The present invention relates to invert emulsion drilling fluids for use in subterranean applications, and, in particular, invert emulsion drilling fluids having extended emulsion stability and reduced barite sag potential.
A drilling fluid or drilling mud is a designed fluid that is circulated through a wellbore to facilitate a drilling operation. Functions of a drilling fluid can include, without limitation, removing drill cuttings from the wellbore, cooling and lubricating the drill bit, aiding in the support of the drill pipe and the drill bit, and providing a hydrostatic head to maintain integrity of the wellbore walls and preventing blowouts from occurring.
It is often desirable to change the density of a drilling fluid to maintain pressure balance within a wellbore and keep the wellbore stable. Changing the density is usually accomplished by adding a weighting agent to the drilling fluid. Often, the weighting agent is barite (barium sulfate), sometimes spelled baryte. Barite is an insoluble material, and additional stabilizers are usually added to the drilling fluid to maintain the salt in a suspended state. Stabilizers can include, for example, thickeners, viscosifying agents, gelling agents and the like. Use of stabilizers can be problematic if they increase the viscosity of the drilling fluid so much that effective pumping into the wellbore becomes difficult.
In lower viscosity drilling fluids, even in the presence of added stabilizers, barite can begin to settle from the drilling fluid in a condition known as “barite sag.” Other solid weighting agents can also experience sag. As used herein, the term “barite sag” refers to a slow settling of barite or other solid weighting agent in a drilling fluid. Barite sag is undesirable because it can lead to an uneven fluid density in the wellbore and altered well performance. Barite sag can be particularly problematic in cases where the drilling fluid cannot be effectively sheared before being pumped downhole. For example, barite sag can occur during transport of a drilling fluid to an offshore drilling platform. In other instances, barite sag can occur downhole when the drilling fluid spends a longer than usual time downhole or there are inadequate downhole shearing forces. In extreme cases, barite sag can deposit a bed of barite on the low side of the wellbore, eventually leading to stuck pipe and possible abandonment of the wellbore.

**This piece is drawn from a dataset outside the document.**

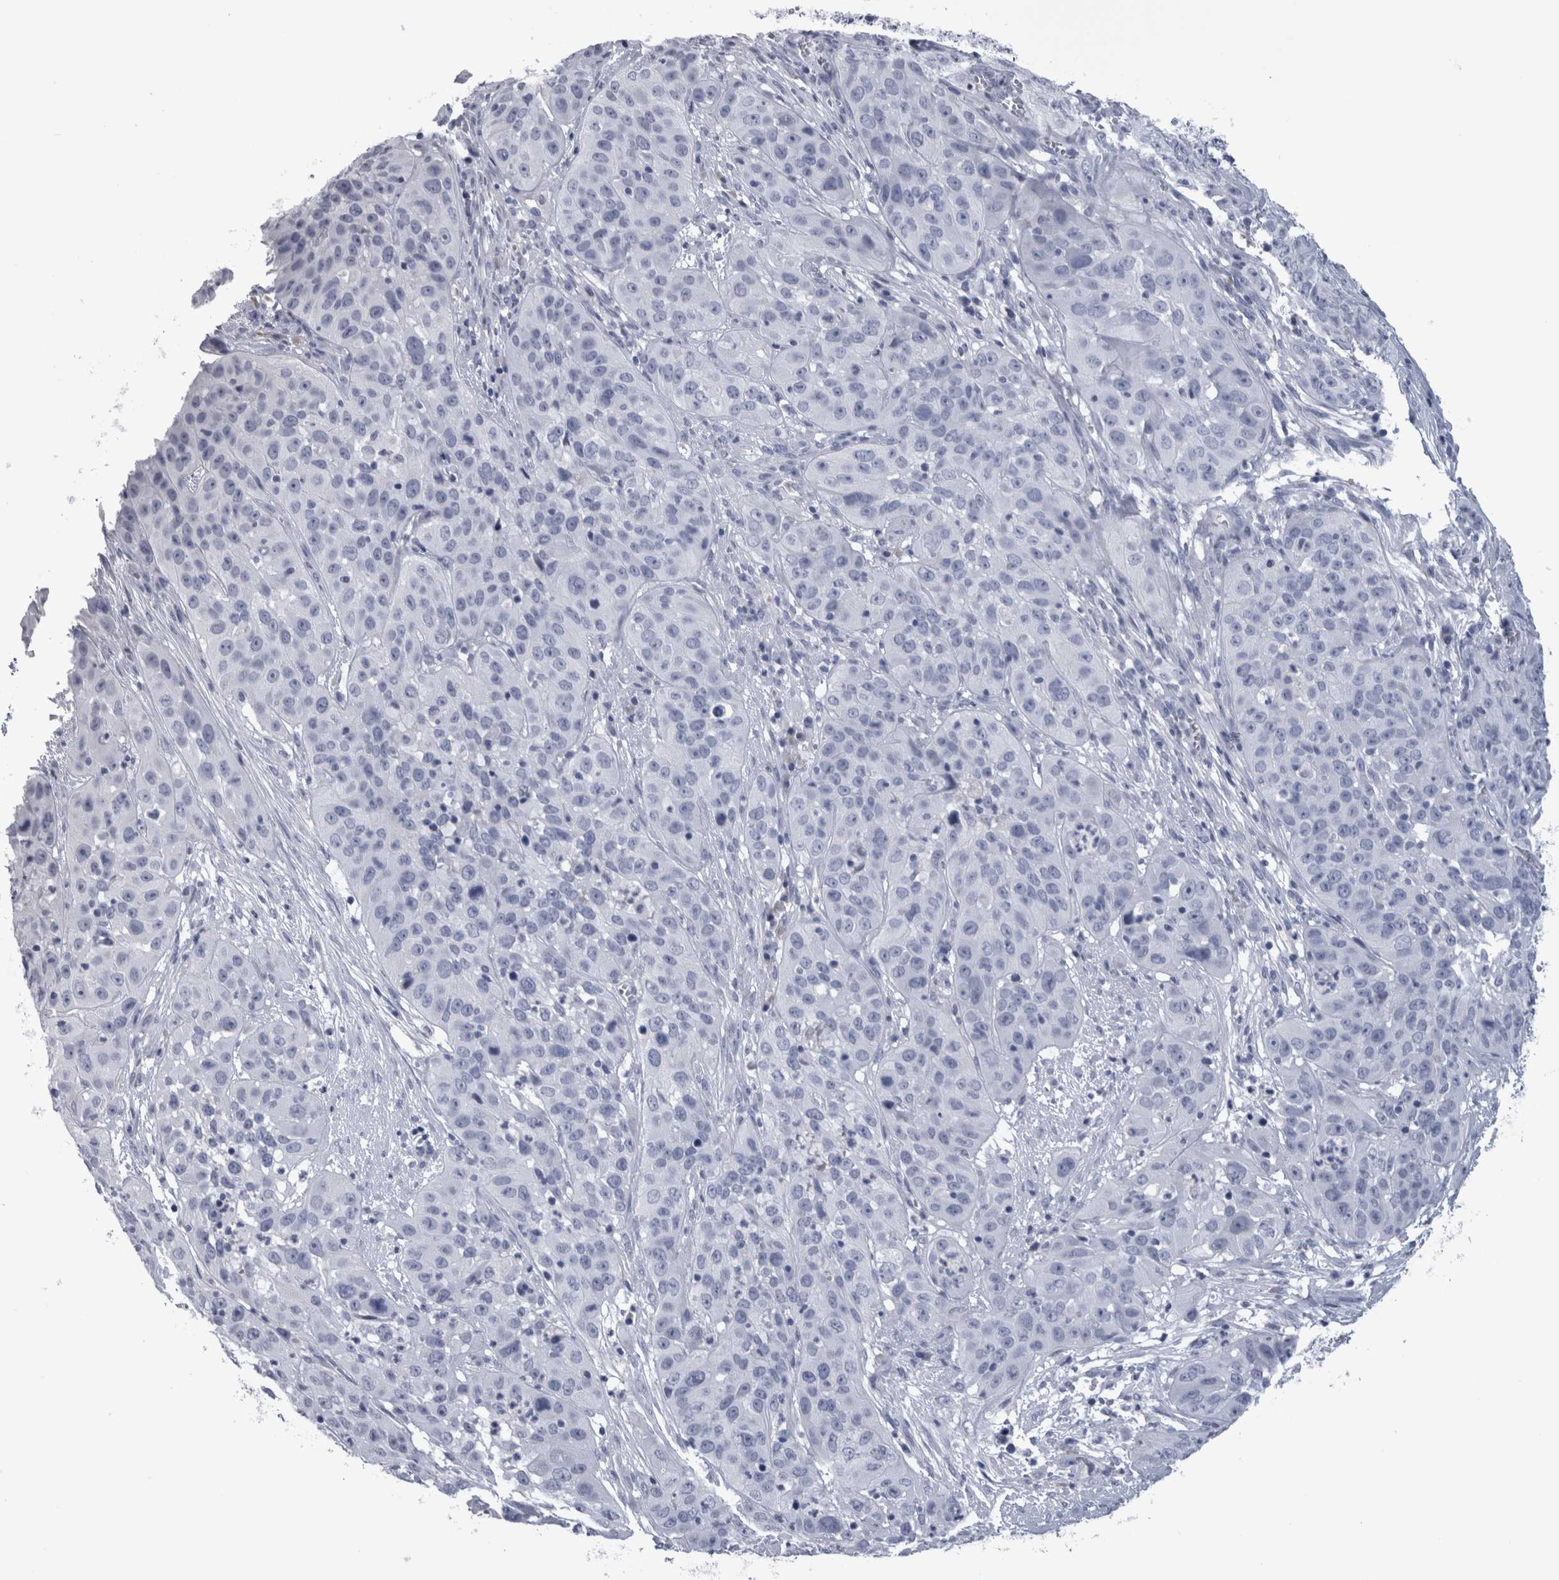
{"staining": {"intensity": "negative", "quantity": "none", "location": "none"}, "tissue": "cervical cancer", "cell_type": "Tumor cells", "image_type": "cancer", "snomed": [{"axis": "morphology", "description": "Squamous cell carcinoma, NOS"}, {"axis": "topography", "description": "Cervix"}], "caption": "Histopathology image shows no significant protein staining in tumor cells of cervical squamous cell carcinoma.", "gene": "PAX5", "patient": {"sex": "female", "age": 32}}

The difference in a drilling fluid's surface density at the well head and the density while pumping or circulating downhole is typically referred to as the equivalent circulating density (ECD). Several drilling fluids having low ECDs have been developed that contain organophilic clay or organolignite additives. As used herein, the term “organophilic clay” refers to clays that have been treated with a cationic surfactant (e.g., a dialkylamine cationic surfactant or a quaternary ammonium compound) or like surface treatments. Organolignite additives have been prepared in a like manner. Organophilic clays swell in non-polar organic solvents, thereby forming open aggregates that are believed to be a suspending structure for barite and other solid weighting agents in invert emulsion drilling fluids containing these agents. Although such additives are effective at mediating barite sag in many cases, exposure of organophilic clays, in particular, to drill cuttings can alter the performance of the drilling fluid. In particular, organophilic clays prevent the formation of ideal or near ideal thixotropic fluids that are initially viscous but then thin at a later time.
Drilling fluids not containing organophilic clays or organolignite additives can have emulsion structures that are sensitive to low concentrations of solids therein. In these cases, a minimum concentration of solids can be required to achieve adequate emulsion stability over time. Many drilling applications rely upon the downhole introduction of solids into the drilling fluid in the form of drill cuttings in order to stabilize the drilling fluid's emulsion structure. In these cases, the introduction of ˜2-3% drill cutting solids is typically considered necessary to maintain downhole emulsion stability. Although downhole introduction of drill cutting solids provides satisfactory performance in many cases, there are notable exceptions when this is not the case. In some instances, drilling operations may not incorporate sufficient amounts of drill cutting solids into the drilling fluid to achieve satisfactory emulsion stability. In other instances, the drill cutting solids may not be of the correct type to achieve satisfactory emulsion stability. For example, sand formations and salt formations can provide drill cutting solids that fail to satisfactorily stabilize the drilling fluid's emulsion structure. In still other instances, the drilling fluid may experience significant sag during delivery to a drilling site.